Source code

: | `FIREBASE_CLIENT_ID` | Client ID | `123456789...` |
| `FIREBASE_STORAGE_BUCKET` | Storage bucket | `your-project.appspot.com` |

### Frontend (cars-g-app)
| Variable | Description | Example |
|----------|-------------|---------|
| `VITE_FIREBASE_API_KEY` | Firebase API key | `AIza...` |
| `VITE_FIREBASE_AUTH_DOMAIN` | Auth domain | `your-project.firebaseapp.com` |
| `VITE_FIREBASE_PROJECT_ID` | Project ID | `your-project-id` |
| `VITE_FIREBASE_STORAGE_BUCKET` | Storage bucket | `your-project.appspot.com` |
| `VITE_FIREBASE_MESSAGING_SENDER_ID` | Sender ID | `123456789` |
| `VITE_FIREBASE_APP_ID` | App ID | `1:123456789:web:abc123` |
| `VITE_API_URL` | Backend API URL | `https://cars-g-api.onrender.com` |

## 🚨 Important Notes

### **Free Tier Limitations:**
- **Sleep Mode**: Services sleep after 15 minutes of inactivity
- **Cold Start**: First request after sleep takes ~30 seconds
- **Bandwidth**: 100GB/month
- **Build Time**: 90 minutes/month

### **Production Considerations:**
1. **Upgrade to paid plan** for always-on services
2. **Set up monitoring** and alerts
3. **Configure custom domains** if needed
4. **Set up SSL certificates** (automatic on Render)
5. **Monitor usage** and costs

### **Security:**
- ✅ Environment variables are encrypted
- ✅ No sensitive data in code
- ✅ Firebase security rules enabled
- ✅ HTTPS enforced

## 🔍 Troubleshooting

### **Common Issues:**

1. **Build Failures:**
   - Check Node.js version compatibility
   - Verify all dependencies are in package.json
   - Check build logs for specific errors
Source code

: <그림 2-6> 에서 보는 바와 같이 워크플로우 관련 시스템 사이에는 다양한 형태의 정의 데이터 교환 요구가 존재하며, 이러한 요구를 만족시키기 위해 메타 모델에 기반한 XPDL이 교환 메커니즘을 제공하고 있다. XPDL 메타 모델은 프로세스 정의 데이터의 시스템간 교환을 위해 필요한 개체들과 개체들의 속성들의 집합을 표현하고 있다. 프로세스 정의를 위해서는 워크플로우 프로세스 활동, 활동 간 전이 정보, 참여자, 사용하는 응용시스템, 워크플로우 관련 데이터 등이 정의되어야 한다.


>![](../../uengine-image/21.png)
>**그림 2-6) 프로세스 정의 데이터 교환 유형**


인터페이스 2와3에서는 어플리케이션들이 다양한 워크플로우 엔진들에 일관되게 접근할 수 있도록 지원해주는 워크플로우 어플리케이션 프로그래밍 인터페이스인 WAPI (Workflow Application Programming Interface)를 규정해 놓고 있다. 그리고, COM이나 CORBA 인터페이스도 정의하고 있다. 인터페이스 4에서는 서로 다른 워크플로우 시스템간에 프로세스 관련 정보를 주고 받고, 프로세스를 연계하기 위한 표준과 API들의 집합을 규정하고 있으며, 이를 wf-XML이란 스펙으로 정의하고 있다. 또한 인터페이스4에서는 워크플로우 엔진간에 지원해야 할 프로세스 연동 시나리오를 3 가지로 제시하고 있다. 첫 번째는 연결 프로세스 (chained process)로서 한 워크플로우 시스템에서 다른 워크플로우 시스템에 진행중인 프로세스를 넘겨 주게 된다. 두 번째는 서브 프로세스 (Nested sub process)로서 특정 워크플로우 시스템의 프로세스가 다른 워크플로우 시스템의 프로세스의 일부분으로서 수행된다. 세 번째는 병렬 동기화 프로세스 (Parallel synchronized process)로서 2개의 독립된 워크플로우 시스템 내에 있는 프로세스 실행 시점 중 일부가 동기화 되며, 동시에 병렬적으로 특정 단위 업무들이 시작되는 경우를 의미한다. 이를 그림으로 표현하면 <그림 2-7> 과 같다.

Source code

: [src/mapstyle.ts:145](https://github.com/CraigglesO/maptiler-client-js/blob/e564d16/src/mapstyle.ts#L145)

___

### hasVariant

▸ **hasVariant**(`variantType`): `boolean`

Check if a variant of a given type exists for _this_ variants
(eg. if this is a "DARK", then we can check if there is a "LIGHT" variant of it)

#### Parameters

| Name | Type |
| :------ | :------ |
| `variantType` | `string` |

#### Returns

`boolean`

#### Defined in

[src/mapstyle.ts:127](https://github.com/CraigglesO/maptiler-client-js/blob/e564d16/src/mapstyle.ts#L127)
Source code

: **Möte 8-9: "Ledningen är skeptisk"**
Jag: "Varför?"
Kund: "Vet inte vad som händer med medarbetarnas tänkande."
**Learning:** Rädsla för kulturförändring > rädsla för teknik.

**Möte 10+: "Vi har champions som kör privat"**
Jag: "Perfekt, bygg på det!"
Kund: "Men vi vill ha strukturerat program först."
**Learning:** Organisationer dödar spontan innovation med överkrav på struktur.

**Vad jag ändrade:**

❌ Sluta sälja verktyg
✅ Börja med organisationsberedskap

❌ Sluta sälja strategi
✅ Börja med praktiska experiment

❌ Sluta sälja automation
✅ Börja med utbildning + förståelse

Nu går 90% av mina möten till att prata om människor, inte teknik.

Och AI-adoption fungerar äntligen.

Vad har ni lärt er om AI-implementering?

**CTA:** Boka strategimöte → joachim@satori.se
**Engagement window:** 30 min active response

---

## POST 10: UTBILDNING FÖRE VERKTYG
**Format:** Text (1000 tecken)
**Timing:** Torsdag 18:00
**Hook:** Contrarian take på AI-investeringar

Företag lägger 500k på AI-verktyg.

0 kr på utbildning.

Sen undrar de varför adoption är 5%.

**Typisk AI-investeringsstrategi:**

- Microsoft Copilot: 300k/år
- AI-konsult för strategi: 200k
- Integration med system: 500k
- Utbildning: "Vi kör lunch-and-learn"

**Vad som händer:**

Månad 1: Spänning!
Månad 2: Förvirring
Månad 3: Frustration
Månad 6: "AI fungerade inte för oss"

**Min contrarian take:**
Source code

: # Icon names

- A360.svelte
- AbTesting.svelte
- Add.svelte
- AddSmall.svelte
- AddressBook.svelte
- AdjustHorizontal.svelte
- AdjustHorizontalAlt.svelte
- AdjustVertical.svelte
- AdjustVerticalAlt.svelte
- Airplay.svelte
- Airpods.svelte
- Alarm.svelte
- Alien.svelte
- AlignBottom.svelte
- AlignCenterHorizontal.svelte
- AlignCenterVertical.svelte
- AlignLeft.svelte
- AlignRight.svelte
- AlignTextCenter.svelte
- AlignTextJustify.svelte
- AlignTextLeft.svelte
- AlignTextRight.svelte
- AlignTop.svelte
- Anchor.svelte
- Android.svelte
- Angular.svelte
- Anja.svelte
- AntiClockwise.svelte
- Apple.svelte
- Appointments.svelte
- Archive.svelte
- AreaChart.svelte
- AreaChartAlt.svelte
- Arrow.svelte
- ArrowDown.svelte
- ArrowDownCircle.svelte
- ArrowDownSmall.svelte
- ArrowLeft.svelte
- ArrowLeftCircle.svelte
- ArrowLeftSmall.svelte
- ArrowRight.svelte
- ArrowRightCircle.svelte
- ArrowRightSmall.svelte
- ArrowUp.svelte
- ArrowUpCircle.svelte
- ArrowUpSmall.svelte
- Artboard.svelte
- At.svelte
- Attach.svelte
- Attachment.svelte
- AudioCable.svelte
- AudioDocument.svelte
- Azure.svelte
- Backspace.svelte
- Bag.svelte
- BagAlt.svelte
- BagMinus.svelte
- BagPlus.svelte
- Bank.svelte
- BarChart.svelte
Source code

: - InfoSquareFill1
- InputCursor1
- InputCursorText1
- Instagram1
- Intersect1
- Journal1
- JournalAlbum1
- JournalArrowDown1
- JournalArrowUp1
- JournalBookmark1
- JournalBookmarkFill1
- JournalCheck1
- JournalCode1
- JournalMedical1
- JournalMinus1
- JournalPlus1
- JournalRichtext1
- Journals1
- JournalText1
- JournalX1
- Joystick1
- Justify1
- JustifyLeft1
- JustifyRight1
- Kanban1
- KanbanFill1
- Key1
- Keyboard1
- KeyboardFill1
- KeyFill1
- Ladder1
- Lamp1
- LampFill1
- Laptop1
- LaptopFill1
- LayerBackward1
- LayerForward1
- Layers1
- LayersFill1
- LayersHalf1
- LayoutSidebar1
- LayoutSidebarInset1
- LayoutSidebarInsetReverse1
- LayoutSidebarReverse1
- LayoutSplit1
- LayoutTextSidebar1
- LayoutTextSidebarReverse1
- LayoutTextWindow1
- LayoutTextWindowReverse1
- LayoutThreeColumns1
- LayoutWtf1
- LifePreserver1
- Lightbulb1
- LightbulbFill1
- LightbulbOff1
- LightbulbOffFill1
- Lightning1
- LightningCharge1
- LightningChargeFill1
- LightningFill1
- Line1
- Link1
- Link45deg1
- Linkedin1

========================================================================

Convert the lines of the listing starting at the line containing "### **Free Tier Limitations:**" and ending at the line containing "- **Build Time**: 90 minutes/month", both included, into a numbered list, omitting blank lines.

1. ### **Free Tier Limitations:**
2. - **Sleep Mode**: Services sleep after 15 minutes of inactivity
3. - **Cold Start**: First request after sleep takes ~30 seconds
4. - **Bandwidth**: 100GB/month
5. - **Build Time**: 90 minutes/month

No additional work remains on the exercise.